**Study questions:**
a – According to the article about the Diamond XI, in which country was the vessel originally built?
b – Pick up the article about the Diamond XI from its final sentence and continue it.

**Extracted text:**
Canadian offshore accommodation provider Bridgemans Services Group has pulled the plug on a small luxury cruise ship it acquired only in March, selling it to a Turkish ship recycling facility.

The 8,300-gt Diamond XI (built 1974) was beached at a recycling yard at Aliaga on Saturday.

When Bridgemans bought the 226-berth cruise ship as Ocean Diamond from Diamond Cruise Partners, a group of investors linked to Miami-based SunStone Ships, it said that due to strong interest from project proponents, the company wanted an accommodation ship “sized to support projects in their earliest stages or to supplement accommodation at peak workforce”.

The company described its new purchase as “a beautiful ship that perfectly suits resource and other projects requiring premium accommodation space for up to 350 beds, catering, entertainment and more”.

It is unclear why Bridgemans decided to pull the plug on the Diamond XI so quickly, and the company could not be reached outside office hours on Monday.

During its heyday, the ship itself was proof that in shipping it was possible to make a silk purse out of a sow’s ear.

The vessel was built in Norway as the run-of-the-mill ro-ro Begonia, with accommodation for only 12 passengers.

Just over a decade later, it was converted by Oslo-based Fearnley & Eger into the luxury cruise ship Explorer Starship, with its blunt bow being the only hint of a more mundane past.

Upon completion of its conversion at Lloyd-Werft in Germany, the ship was chartered to US-based Exploration Cruise Lines for two years before being sold to newly formed Seven Seas Cruise Line, which after several name changes and merger deals is today known as Regent Seven Seas Cruises.

Trading under the name Song of Flower for Seven Seas, the ship enjoyed a reputation as being one of the cruise industry’s top-rated ships.

**Dataset excerpts:**
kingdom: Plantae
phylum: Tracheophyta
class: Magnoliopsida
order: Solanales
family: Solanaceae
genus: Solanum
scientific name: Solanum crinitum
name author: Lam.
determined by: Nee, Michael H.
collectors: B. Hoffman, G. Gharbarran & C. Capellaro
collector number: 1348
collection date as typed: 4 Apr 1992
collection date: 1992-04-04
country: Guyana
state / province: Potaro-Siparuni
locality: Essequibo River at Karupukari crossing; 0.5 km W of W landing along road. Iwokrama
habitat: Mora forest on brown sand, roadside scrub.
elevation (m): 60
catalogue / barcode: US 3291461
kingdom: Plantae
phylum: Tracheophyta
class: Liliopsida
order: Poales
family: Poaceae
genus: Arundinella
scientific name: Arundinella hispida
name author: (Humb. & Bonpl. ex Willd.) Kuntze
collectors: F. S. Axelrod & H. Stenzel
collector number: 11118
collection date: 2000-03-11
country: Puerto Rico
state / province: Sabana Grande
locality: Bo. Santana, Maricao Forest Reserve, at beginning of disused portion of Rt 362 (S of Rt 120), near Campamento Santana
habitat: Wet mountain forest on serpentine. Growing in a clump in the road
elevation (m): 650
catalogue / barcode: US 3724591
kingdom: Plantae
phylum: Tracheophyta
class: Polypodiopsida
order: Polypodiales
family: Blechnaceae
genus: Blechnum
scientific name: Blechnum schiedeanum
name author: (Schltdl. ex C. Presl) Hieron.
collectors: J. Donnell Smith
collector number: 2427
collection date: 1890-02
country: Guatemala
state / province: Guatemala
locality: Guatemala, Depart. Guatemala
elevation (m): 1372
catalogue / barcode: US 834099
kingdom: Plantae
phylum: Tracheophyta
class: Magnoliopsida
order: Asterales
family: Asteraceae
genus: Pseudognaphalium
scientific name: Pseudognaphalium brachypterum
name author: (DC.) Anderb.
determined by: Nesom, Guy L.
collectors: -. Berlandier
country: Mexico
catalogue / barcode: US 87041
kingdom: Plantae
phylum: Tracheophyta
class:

**Expected outputs:**
a – Norway.

b –
French cruise operator Compagnie Des Iles Du Ponant became the ship’s owner in 2003. Under the name Le Diamant, it helped the niche cruise operator, which back then owned two very small ships, break into the increasingly popular polar expedition cruise sector and paved the way for the ordering of larger, even more luxurious ice-classed ships.

Outclassed by these newbuildings, the Le Diamant was sold in 2011 to a group of investors put together by Miami-based SunStone, who chartered it to various expedition cruise operators under the name Ocean Diamond.

The ship went into lay-up at the onset of the Covid-19 pandemic in early 2020 and remained inactive until Bridgemans acquired it in March.

The Diamond XI was one of just a handful of ships reported as being sold for recycling over the past week, during which weakening prices saw only the owners of a couple of small general cargo ships and a cement carrier, all of less than 15,000 dwt, opt to recycle their unwanted ships in Bangladesh.

Apart from the Diamond XI, Turkish recyclers were reported in the latest recycling reports as buying a trio of elderly ships of between 3,000 dwt and 5,000 dwt.

No recycling deals were reported for India or Pakistan.